Multimodal Machine Learning for Real Estate Appraisal: A Comprehensive Survey
Chenya Huang, Zhidong Li, Fang Chen, Bin Liang
TL;DR
Real estate valuation has shifted from manual appraisal to automated valuation models, and this paper surveys how multimodal ML—integrating attributes, market data, text, images, and GIS—can improve predictive accuracy and interpretability. It provides a taxonomy of modalities and a framework around two research questions: model performance and modality fusion, detailing fusion strategies (early, late, hybrid) and evaluation baselines using $R^2$, MAE, RMSE. The review highlights that multimodal models consistently outperform single-modality approaches, with ablation studies confirming complementary effects among modalities, and notes growing use of Transformer-based and GNN architectures. The findings underscore potential for scalable, data-rich mass valuation while calling for clearer modality attribution and adoption of up-to-date multimodal technologies.
Abstract
Real estate appraisal has undergone a significant transition from manual to automated valuation and is entering a new phase of evolution.
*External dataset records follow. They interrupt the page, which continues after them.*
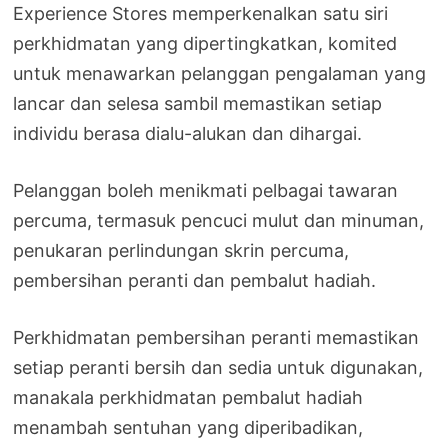
Experience Stores memperkenalkan satu siri
perkhidmatan yang dipertingkatkan, komited
untuk menawarkan pelanggan pengalaman yang
lancar dan selesa sambil memastikan setiap
individu berasa dialu-alukan dan dihargai.
Pelanggan boleh menikmati pelbagai tawaran
percuma, termasuk pencuci mulut dan minuman,
penukaran perlindungan skrin percuma,
pembersihan peranti dan pembalut hadiah.
Perkhidmatan pembersihan peranti memastikan
setiap peranti bersih dan sedia untuk digunakan,
manakala perkhidmatan pembalut hadiah
menambah sentuhan yang diperibadikan,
Leveraging comprehensive attention to various data sources, a novel approach to automated valuation, multimodal machine learning, has taken shape. This approach integrates multimodal data to deeply explore the diverse factors influencing housing prices. Furthermore, multimodal machine learning significantly outperforms single-modality or fewer-modality approaches in terms of prediction accuracy, with enhanced interpretability. However, systematic and comprehensive survey work on the application in the real estate domain is still lacking. In this survey, we aim to bridge this gap by reviewing the research efforts. We begin by reviewing the background of real estate appraisal and propose two research questions from the perspecve of performance and fusion aimed at improving the accuracy of appraisal results. Subsequently, we explain the concept of multimodal machine learning and provide a comprehensive classification and definition of modalities used in real estate appraisal for the first time. To ensure clarity, we explore works related to data and techniques, along with their evaluation methods, under the framework of these two research questions. Furthermore, specific application domains are summarized. Finally, we present insights into future research directions including multimodal complementarity, technology and modality contribution.